Rabu, 07 September 2016

aku tidak menyerah, hanya saja kaki kecilku ingin beristirahan sejenak

Aku menulis untuk menasehati dirku sendiri, atau mungkin aku sedang membujuk diriku sendiri yang diam-diam kesal pada keakuanku. 

Belajar tidak hanya mengenai proses, belajar juga berarti bersedia bersabar pada setiap ketidakmapuan. 

Kata ini menjadi penenang ketika harus tersandung oleh kerikil kecil yang menusuk dan menghambat jalan.
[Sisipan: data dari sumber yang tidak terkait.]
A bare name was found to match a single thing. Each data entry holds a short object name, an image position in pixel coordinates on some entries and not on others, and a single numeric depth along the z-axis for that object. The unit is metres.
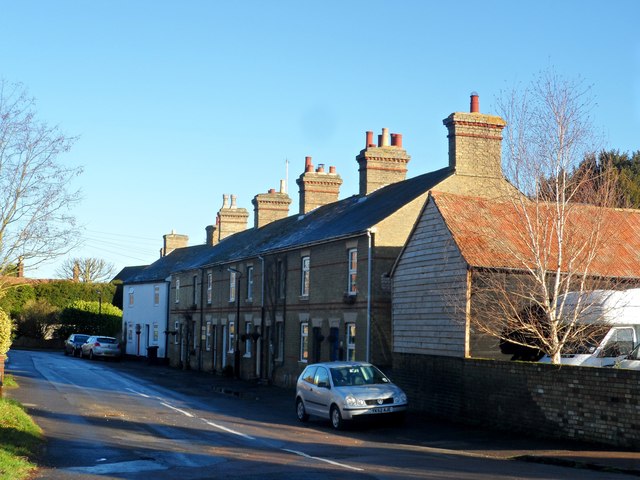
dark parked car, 59.98
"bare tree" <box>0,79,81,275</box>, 22.61
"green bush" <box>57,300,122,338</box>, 72.44
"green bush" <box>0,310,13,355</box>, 24.53
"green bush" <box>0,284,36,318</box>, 73.50
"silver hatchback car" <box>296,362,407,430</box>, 19.42
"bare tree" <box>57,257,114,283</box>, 95.00
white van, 18.70
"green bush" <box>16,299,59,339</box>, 73.19
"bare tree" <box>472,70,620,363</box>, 18.92
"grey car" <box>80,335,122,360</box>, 55.81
Namun bukan berarti itu menjadi alasan untuk berhenti dan patah. Ya tentu saja bagi orang-orang yang telah dewasa ini menjadi mudah, tapi tidak mudah bagi anak kecil yang berpura-pura menjadi dewasa. Mereka telah berteriak mendukung untuk terus maju, menjadi tutor dan mengajak untuk berlari bahkan menjadi harapan dan kepercayaan.

 Lalu mengapa aku masih berdiri disini?, di persimpangan hatiku, setiap riak fikiranku aku mengerti posisi mereka yang mengiginkanku maju, aku mengerti bahwa semua menginkan yang terbaik bagiku, agar aku tak tertinggal jauh, agar aku berlari, agar aku terus memperpendek jarak yang telah kubuat diantara mereka. 

Sesungguhnya aku ingin berlari, aku ingin, sangat ingin. Tapi kakiku sakit, ada kerikil tajam yang harus kukeluarkan dulu dari telapak kakiku. Aku mencoba berlari tapi dalam perjalanan aku kesakitan, semakin sakit dan jatuh. Yaaa aku terjatuh, aku tersungkur ditengah perjalanan, bukan karena aku menyerah tapi aku hanya tak kuat lagi untuk berlari. 

Seolah riak-riak dukungan menjadi himpitan bagiku. Aku mengerti mereka tak menghimpitku, aku saja yang sedang kesakitan dan tak mampu berdiri. Lalu kubungkus bebanku dalam diam dan mulai berlari lagi dan lagi. Tapi ternyata semakin aku mencoba kerikilnya semakin menyakitiku. Lalu kuputuskan untuk diam, kuputuskan untuk berhenti dan menerima kalau aku harus berhenti disini. Lalu biarlah jarak membentangkan aku dan kalian. 

Entah aku mencoba membuat apologi tentang ketidakmampuanku, tapi apa yang harus kulakukan,kakiku tak cukup kuat sekarang.  Mungkin sesekali kita harus berhenti sejenak, melepaskan kerikil yang mengganjal, membiarkan kesakitan menjadi teman, diam dan tak harus melawan kesakitan. Sesekali kesakitan menginginkan kita beristirahat, melemah sampai saatnya dia pergi dan membiarkan kita kembali berlari dan berjuang. 

Maafkan aku, DIRIKU… keakuanku telah memaksamu terlalu jauh, maka kubiarkan engkau menangis sesukamu, kamu berhak beristirahat dan terlelap. Kamu tak harus selalu berjuang untuk keakuanku. Maka biarkan malam ini kita bersandar di Gua dan menidurkan ambisi yang melelahkanmu dan membuatku lupa dengan keadaanmu. Mari kita bersantai meminum segelas anggur yang memabukkan. Hingga kita terlelap. Lalu biarkan matahari pagi membangunkan kita lalu berjuang kembali. Biarkan mereka pergi, tak apa jika kita tertinggal,setidaknya kita telah beristirahan dan menumbuhkan benih-benih mimpi yang ingin di perjuangkan esok pagi.. 

Maka apakah kau setuju denganku, maafkan keakuanku dan marilah berdamai dengan dirku, kesalahanku dan ketidakmampuanku hari ini. Aku berjanji besok kita akan jauh lebih kuat. BUkankah hidup tak selalu berada di puncak?? Bukankah hari ini telah mengajarkan kita tentang cerita gelas kosong? Buknkah hari ini mengajarkan kita untuk banyak menunduk dan jauh lebih sadar bahwa diatas langit masih ada langit??. Diriku, genggamlah tanganku dan dan mari berterimakasih  pada setiap kegagalan.